If you do find that I/O latency occurs during your normal workload, and not just during maintenance tasks that drive I/O, you still cannot point to storage as the underlying problem. Storage latency can exist for a variety of reasons, such as:
- SQL Server has to read too much data as a result of inefficient query plans or missing indexes
- Too little memory is allocated to the instance and the same data is read from disk over and over because it cannot stay in memory
- Implicit conversions cause index or table scans
- Queries perform SELECT * when not all columns are required
- Forwarded record problems in heaps cause additional I/O
- Low page densities from index fragmentation, page splits, or incorrect fill factor settings cause additional I/O
Whatever the root cause, what's essential to understand about performance – particularly as it relates to I/O – is that there is rarely one data point that you can use to pinpoint the problem. Finding the true issue takes multiple facts that, when pieced together, help you uncover the problem.
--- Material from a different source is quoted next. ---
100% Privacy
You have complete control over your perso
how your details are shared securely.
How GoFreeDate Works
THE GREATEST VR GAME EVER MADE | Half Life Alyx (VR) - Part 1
Finally, note that in some cases the storage latency may be completely acceptable. Before you demand faster storage or changes to code, review the workload patterns and Service Level Agreement (SLA) for the database. In the case of a Data Warehouse that services reports to users, the SLA for queries is probably not the same sub-second values you would expect for a high-volume OLTP system. In the DW solution, I/O latencies greater than one second might be perfectly acceptable and expected. Understand the expectations of the business and its users, and then determine what action, if any, to take. And if changes are required, gather the quantitative data you need to support your argument, namely wait statistics, virtual file statistics, and latencies from Performance Monitor.